On December 19, 2011, Rep. Smith held a press conference at which he called for the release of Belarusan political prisoners. One of the speakers at the press conference was Irina Krasovskaya, whose husband was kidnapped and presumed murdered in 1999 by Belarusan secret police. She is now president of the We Remember Foundation and was on the square in Minsk one year ago with friends when police beat and arrested the protestors, and she was also in Minsk one week ago to meet with the families of political prisoners.
“The situation today is even worse than it is described in the press,” Ms. Krasovskaya said. “The physical pressure on political prisoners is dramatically increasing, and I believe that now there is a real threat to the lives of political prisoners.
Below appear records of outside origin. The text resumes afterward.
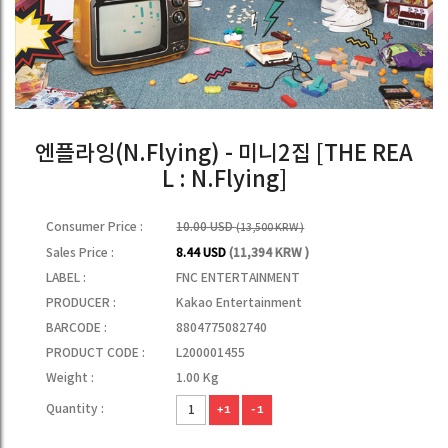
엔플라잉(N.Flying) - 미니2집 [THE REA
L : N.Flying]
Consumer Price :
10.00 USD
(13,500 KRW )
Sales Price :
8.44 USD
(11,394 KRW )
LABEL :
FNC ENTERTAINMENT
PRODUCER :
Kakao Entertainment
BARCODE :
8804775082740
PRODUCT CODE :
L200001455
Weight :
1.00 Kg
Quantity :
+1
-1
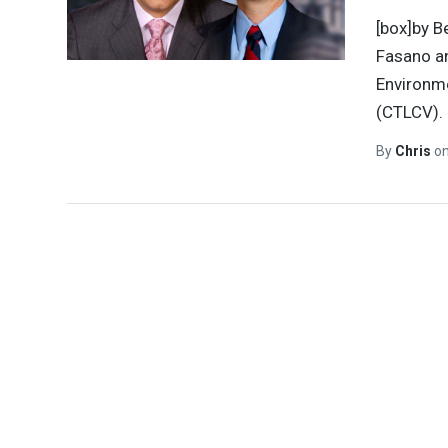
[box]by B
Fasano an
Environme
(CTLCV).
By
Chris
o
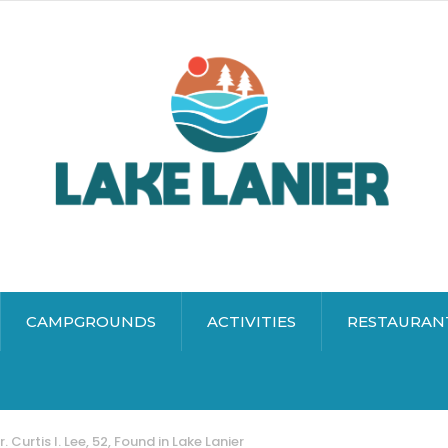
CAMPGROUNDS
ACTIVITIES
RESTAURAN
. Curtis I. Lee, 52, Found in Lake Lanier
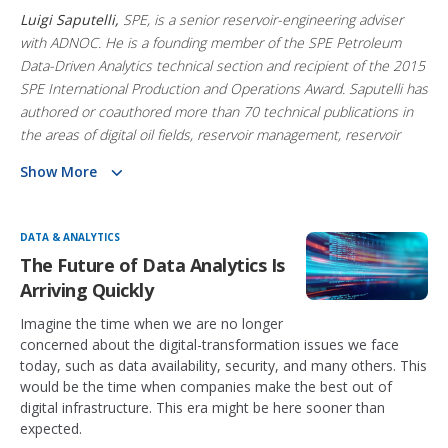
Luigi Saputelli,
SPE, is a senior reservoir-engineering adviser
with ADNOC. He is a founding member of the SPE Petroleum
Data-Driven Analytics technical section and recipient of the 2015
SPE International Production and Operations Award. Saputelli has
authored or coauthored more than 70 technical publications in
the areas of digital oil fields, reservoir management, reservoir
engineering, real-time optimization, and production operations.
Show More
Mr. Saputelli is also the Managing Partner of Frontender
Corporation
DATA & ANALYTICS
The Future of Data Analytics Is
Arriving Quickly
Imagine the time when we are no longer
concerned about the digital-transformation issues we face
today, such as data availability, security, and many others. This
would be the time when companies make the best out of
digital infrastructure. This era might be here sooner than
expected.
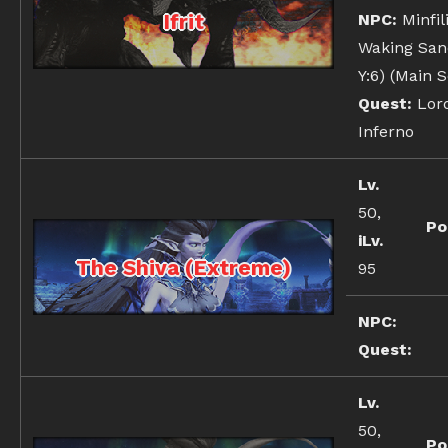
Ifrit
NPC:
Minfil
Waking Sand
Y:6) (Main 
Quest:
Lord
Inferno
Lv.
50,
Po
iLv.
The Shiva (Extreme)
95
NPC:
Quest:
Lv.
50,
Po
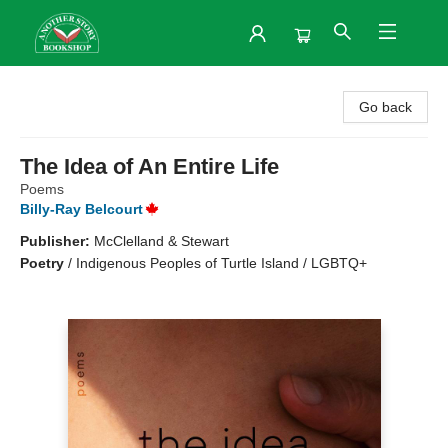
Another Story Bookshop
Go back
The Idea of An Entire Life
Poems
Billy-Ray Belcourt
Publisher:
McClelland & Stewart
Poetry
/
Indigenous Peoples of Turtle Island / LGBTQ+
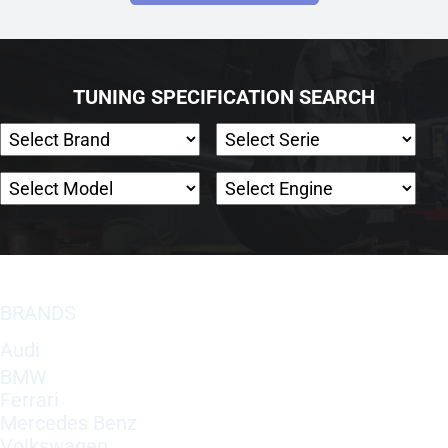
TUNING SPECIFICATION SEARCH
BRANDS
Audi
BMW
Ferrari
Mercedes Benz
Volkswagen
Please do not allow Lukashenko to kill again (as happened in 1999 with political kidnapping and extrajudicial execution of his opponents). The release and rehabilitation of all political prisoners can become the first step in the effort to save ten million people from dictatorship and create a new democratic and free Belarus.” (Click here to read the rest of Ms. Krasovskaya’s statement.)
In November Smith chaired a Helsinki Commission hearing on Lukashenka’s post-election crackdown, at which Ales Mikhalevich, an opposition candidate for the presidency, described how he was jailed and tortured following the election. It was in response to revelations made at this hearing, building on a long record of violent harassment of the democratic opposition, which has included torture and murder, that Smith pledged to push for an indictment of Lukashenka by the International Criminal Court for crimes against humanity. Lukashenka’s long record of egregious human rights abuses has been amply documented by the U.S. State Department in its annual Country Reports on Human Rights. In 2009, Chairman Smith, along with Helsinki Commission Co-Chairman Sen. Ben Cardin (MD) and other members of the Helsinki Commission, met with Lukashenka in Minsk.
The Commission on Security and Cooperation in Europe, also known as the U.S. Helsinki Commission, is an independent agency of the Federal Government charged with monitoring compliance with the Helsinki Accords and advancing comprehensive security through promotion of human rights, democracy, and economic, environmental and military cooperation in 56 countries. The Commission consists of nine members from the U.S. Senate, nine from the House of Representatives, and one member each from the Departments of State, Defense, and Commerce.